The NHK Sendai Broadcasting Station (NHK仙台放送局, NHK Sendai Hōsō Kyoku) is a unit of the NHK that oversees terrestrial broadcasting in Miyagi Prefecture. It is the head station of NHK's Tohoku block, which has jurisdiction over the six prefectures of the Tohoku region.

The callsigns used are JOHK and JOHB.

==History==
The station was established on June 9, 1927 and started broadcasting on June 16, 1928. On November 5, it took part in the first live nationwide broadcast between the six stations of the time (Sendai, Tokyo, Nagoya, Osaka, Hiroshima and Kumamoto). A microwave line linking Sendai to Sapporo was opened on July 25, 1933.

On March 21, 1956, coinciding with the beginning of the expansion of television outside of the Kanto, Tokai and Kansai areas, television broadcasts (JOHK-TV) started. NHK Educational Television (JOHB-TV) started broadcasting on December 1, 1960.

In March 1961, it moved to a new five-floor building in 32 Kitaichiban-cho, and started becoming operational in June.

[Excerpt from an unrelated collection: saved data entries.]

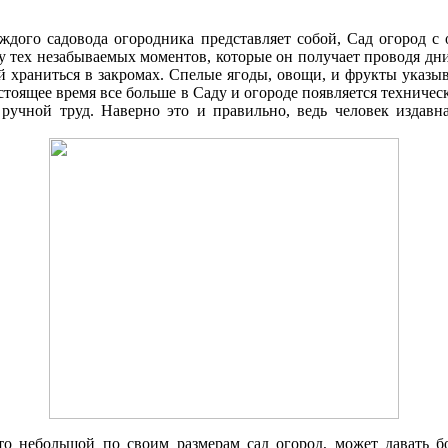
аждого садовода огородника представляет собой, Cад огород 
ку тех незабываемых моментов, которые он получает проводя д
 храниться в закромах. Спелые ягоды, овощи, и фрукты указыв
стоящее время все больше в Cаду и огороде появляется техниче
 ручной труд. Наверно это и правильно, ведь человек издавна
что небольшой по своим размерам сад огород, может давать 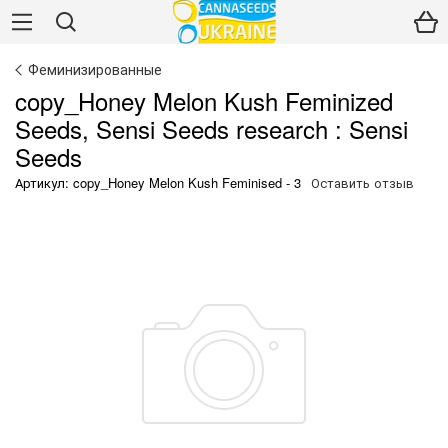
Феминизированные
copy_Honey Melon Kush Feminized
Seeds, Sensi Seeds research : Sensi
Seeds
Артикул: copy_Honey Melon Kush Feminised - 3
Оставить отзыв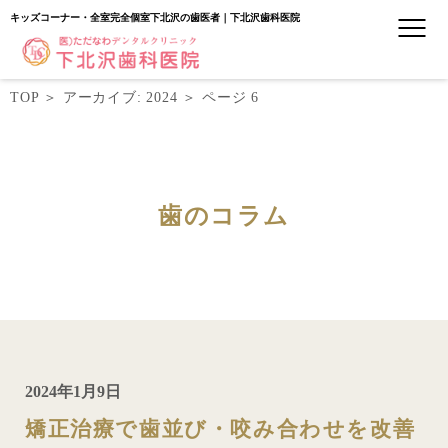
キッズコーナー・全室完全個室下北沢の歯医者｜下北沢歯科医院
TOP
＞
アーカイブ: 2024
＞
ページ 6
歯のコラム
2024年1月9日
矯正治療で歯並び・咬み合わせを改善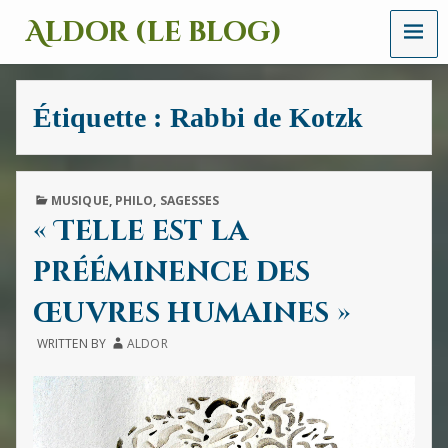
MENU
Aldor (le blog)
Un
site
avec
Étiquette :
Rabbi de Kotzk
des
mots,
des
images
et
PUBLISHED
MUSIQUE
,
PHILO
,
SAGESSES
des
IN
« Telle est la
sons
prééminence des
œuvres humaines »
WRITTEN BY
ALDOR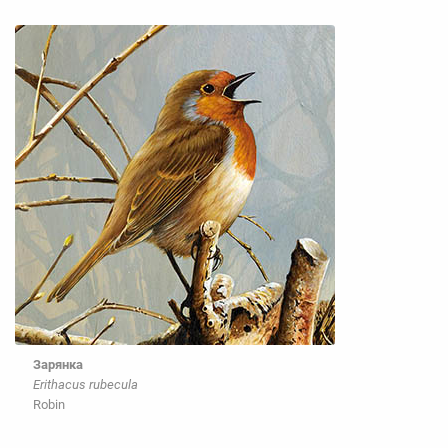
Зарянка
Erithacus rubecula
Robin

Monaural FM test signals started on December 2, 1962, starting stereo broadcasts on April 6, 1964, where programs from Tokyo were sent to Sendai. On September 24, coinciding with the Olympics, NHK General started color broadcasts in Sendai, while NHK Educational followed on March 20, 1966. The local news service was converted to color during fiscal 1969.

On December 24, 1979, microwave stereo links between Tokyo and Sendai were established. JOHK-TV started stereo broadcasts on August 8, 1981, followed by JOHB-TV on March 21, 1991.

With the implementation of digital terrestrial television, NHK Sendai unveiled its mascot, WaraDE.

On May 22, 2017, it signed a co-operation agreement with Taiwan's China Television to exchange footage from each other and air on their programs. It was expected that NHK General's Sendai station would broadcast Taiwanese footage once a month in its local program Hiru Hapi. Construction work for the new Broadcasting Hall, an eight-floor building, ended on June 5. Test broadcasts on the Radiko platform started on October 30, suspended on March 30, 2018, but restored nearly two weeks later on April 12.

On March 3, 2021, its local programs were added to NHK+.